Zosimus (Greek Ζώσιμος): Early Byzantine, pagan author of a history of the Roman Empire, published in the first quarter of the sixth century CE.
The translation of Zosimus' New History offered here was printed in 1814 by W. Green and T. Chaplin in London, and was probably prepared by J. Davis of the Military Chronicle and Military Classics Office. The translator is anonymous. The text was found at Tertullian.org. The notes were added by Jona Lendering.
[3.2.1] Constantius, having approved her advice, sent for Julian from Athens, where he lived among the philosophers, and excelled all his masters in every kind of learning. Accordingly, Julian returning from Greece into Italy, Constantius declared him caesar, gave him in marriage his sister Helena, and sent him beyond the Alps.

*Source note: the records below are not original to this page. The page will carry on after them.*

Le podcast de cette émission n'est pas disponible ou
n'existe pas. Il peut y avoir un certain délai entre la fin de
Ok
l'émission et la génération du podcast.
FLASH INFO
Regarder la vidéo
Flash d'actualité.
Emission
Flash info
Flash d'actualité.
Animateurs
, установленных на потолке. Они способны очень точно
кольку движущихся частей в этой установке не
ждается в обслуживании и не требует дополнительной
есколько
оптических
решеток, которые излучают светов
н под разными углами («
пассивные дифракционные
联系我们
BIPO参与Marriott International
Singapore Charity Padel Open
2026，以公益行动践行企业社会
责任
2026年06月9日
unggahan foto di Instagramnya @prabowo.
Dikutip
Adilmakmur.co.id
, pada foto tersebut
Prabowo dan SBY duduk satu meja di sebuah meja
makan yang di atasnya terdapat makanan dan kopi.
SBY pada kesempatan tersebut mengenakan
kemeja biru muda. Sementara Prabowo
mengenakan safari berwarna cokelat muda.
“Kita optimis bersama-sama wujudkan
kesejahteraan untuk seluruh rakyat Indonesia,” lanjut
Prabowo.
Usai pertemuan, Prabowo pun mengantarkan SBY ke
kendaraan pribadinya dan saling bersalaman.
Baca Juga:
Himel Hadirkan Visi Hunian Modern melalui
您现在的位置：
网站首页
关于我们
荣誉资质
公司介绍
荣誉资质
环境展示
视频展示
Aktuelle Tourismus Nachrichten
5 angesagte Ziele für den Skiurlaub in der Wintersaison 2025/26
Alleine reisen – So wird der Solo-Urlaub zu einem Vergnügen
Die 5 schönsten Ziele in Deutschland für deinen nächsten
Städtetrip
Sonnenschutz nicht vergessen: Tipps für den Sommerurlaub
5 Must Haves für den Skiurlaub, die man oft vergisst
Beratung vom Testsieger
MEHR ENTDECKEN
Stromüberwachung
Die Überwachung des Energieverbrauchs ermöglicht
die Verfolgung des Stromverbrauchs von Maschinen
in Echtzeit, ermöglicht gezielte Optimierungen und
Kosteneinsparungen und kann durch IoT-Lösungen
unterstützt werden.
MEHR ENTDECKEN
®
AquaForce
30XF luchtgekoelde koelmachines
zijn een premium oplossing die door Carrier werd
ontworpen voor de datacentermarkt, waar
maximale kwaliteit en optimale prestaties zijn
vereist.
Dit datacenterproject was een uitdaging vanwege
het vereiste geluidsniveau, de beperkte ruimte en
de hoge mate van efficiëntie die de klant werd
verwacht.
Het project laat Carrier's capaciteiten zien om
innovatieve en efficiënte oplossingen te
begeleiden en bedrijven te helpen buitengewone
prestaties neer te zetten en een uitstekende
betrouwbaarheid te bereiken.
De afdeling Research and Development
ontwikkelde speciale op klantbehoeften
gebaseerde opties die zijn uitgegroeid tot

[3.2.2] But being naturally distrustful, he could not believe that Julian would be faithful to him, and therefore sent along with him Marcellus and Sallustius, to whom, and not to Caesar, he committed the entire administration of that government. Constantius, having thus disposed of Julian, marched himself into Pannonia and Moesia, and having there suppressed the Quadi and the Sarmatians, proceeded to the east, and was provoked to war by the inroads of the Persians.
[3.2.3] Julian by this time had arrived beyond the Alps into the Gallic nations which he was to rule. Perceiving that the barbarians continued committing the same violence, Eusebia, for the same reasons as before, persuaded Constantius to place the entire management of those countries into the hands of Julian.
[3.2.4] Of Julian's actions from that period through the short course of his future life, may be read at large in the historians and poets, though none that have ever written of him have fully reached to the justice of his character. Whoever desires it may see his own orations and epistles, and in them survey what he performed for the public service. Indeed I would give a fuller account of him, but that I ought not to interrupt the order of my history. However I shall notice his most signal actions in their proper place and particularly such circumstances as others have omitted.